Death Threat

The twentieth summer of my life came with the threat of being the last. 

I sat in the bare-walled room where my doctor saw “serious” patients and thought about how all the plans I'd made for the rest of my summer were melting away. 

I thought about my roommate sitting in a dorm with my side of it empty, waiting for me to come and put my colourful posters up, even though I'd never. 

I thought about my best friend giving his first lecture as a TA and how I'd be missing out on it. 

I thought about that one course I was looking forward to the most about trauma and drugs and other things people dislike talking about.

I thought about how much I've been looking forward to kissing you in the fall. About how I might never get to hold your face again. And how I didn't realise the last I was looking into your eyes that it was going to be the last time. 

Soon enough, I'll be a name and nothing more in the student history section of our college’s website. 

And someone else will move into my side of the dorm. My roommate will learn to get used to her alarm instead. 

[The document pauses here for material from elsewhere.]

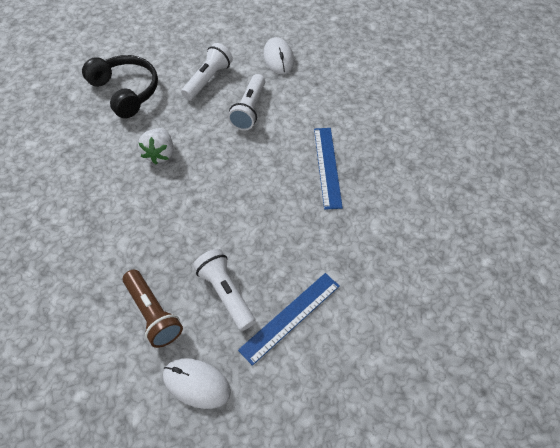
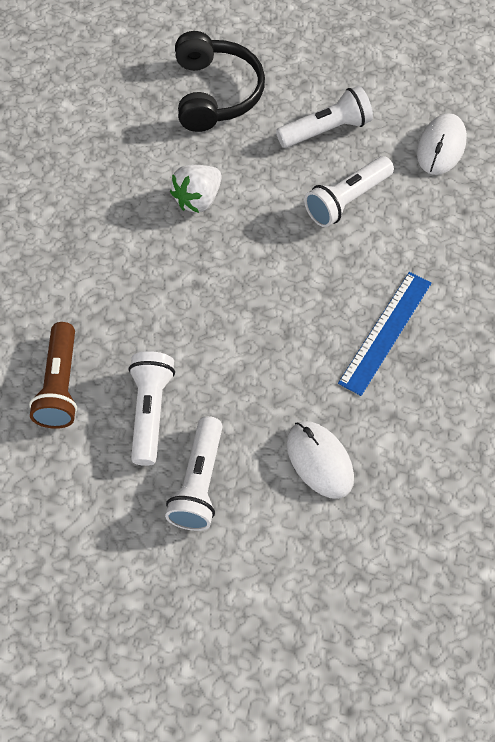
camera: 35 degrees right, 5 degrees up
white mouse [163,358,231,409] -> white mouse moved to [287,421,354,499]
blue ruler [238,273,340,366] -> white flashlight [165,416,223,531]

My best friend will find other people to meet at midnight every day and my other friends will stop missing my presence in their Thursday night parties. 

Soon enough, you will forget the sound of my voice and get used to holding someone else's body. 

I will mourn the other half of my life that ended before I realised it was the end and die in some bare-walled hospital cabin while my family surrounds me with their unending tears.

I will die knowing I didn't know all the last times were the last time.